Tablet PCs: A bitter pill for the NHS to swallow?

NHS guidelines on how to turn over a new slate on iPad security
Written by Nick Heath, Contributor

NHS guidelines on how to turn over a new slate on iPad security

While businesses are jumping on the tablet bandwagon the NHS has warned staff against using tablets to handle patient data.

Tablets have been gaining popularity within hospitals for giving doctors the ability to interact with clinical data on the move, for example finding a use in the cancer ward at Cambridge University Hospitals NHS Foundation Trust.

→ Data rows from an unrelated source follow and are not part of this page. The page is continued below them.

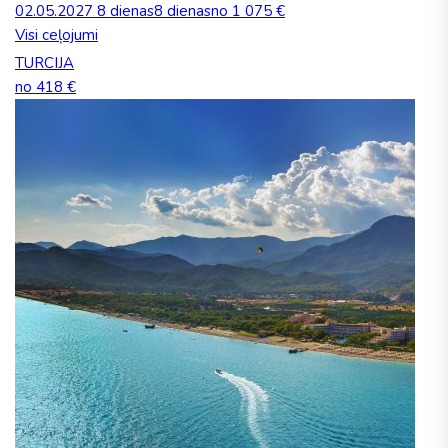
02.05.2027
8 dienas
8 dienas
no 1 075 €
Visi ceļojumi
TURCIJA
no 418 €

However new guidance from NHS Connecting for Health stresses the risk of health trusts choosing tablets over traditional PCs, saying "tablet devices are inherently less secure than traditional IT equipment and not necessarily suitable for use with sensitive / patient identifiable data".

Where tablets are used within the NHS, much of their cloud back-up and connectivity features should be disabled to minimise the risk of data breaches, a new guidance document, the Use of tablet devices in NHS environments: Good Practice Guideline advises.

Patient data should never stored on tablets, the guidance says, and where tablets are used to access sensitive data, any copies of that data on the device needs to be fully erased afterwards.

Services that back-up data stored on tablets to the cloud, found in the likes of the Apple iPad and Kindle Fire, should also be disabled if possible, the guidance adds, to prevent information being stored in geographies outside of the UK's control.

Apple iPad

The NHS has warned health trusts about the dangers of tablet computersImage: Apple

"Cloud services being enabled by default can result in sensitive data being uploaded to remote servers without the user being aware it has happened or sanctioning it," it says.

"These servers may be anywhere in the world and may be out of the jurisdiction of the organisation responsible for that data."

The notes also warn that tablets are "an attractive value for thieves" due to their high value and portable nature, and need to be properly secured when not in use.

By default all tablet devices used by the NHS must have strong encryption enabled and be protected by what the document refers to as "strong passwords", with settings to remote wipe the device after a set number of failed password attempts.

To avoid the risk of information being sent to and from tablets being compromised, the guidance recommends that corporate devices should not be able to access mobile networks or Bluetooth, and that trusts should only allow the devices to connect to wi-fi through secure VPN.

As well as detailing the dangers of corporate tablets, the guidance flags up risks attached to allowing NHS staff use their own personal computing devices at work, saying such machines should be subject to the same level of central control as NHS-issued IT equipment.

Overall the document warns that health trusts will find it difficult to manage large numbers of tablets without the adoption of a mobile device management approach.

There have been a series of data security breaches by health trusts, leading the national privacy guardian, the Information Commissioner, to warn the NHS about the number of breaches within the health service.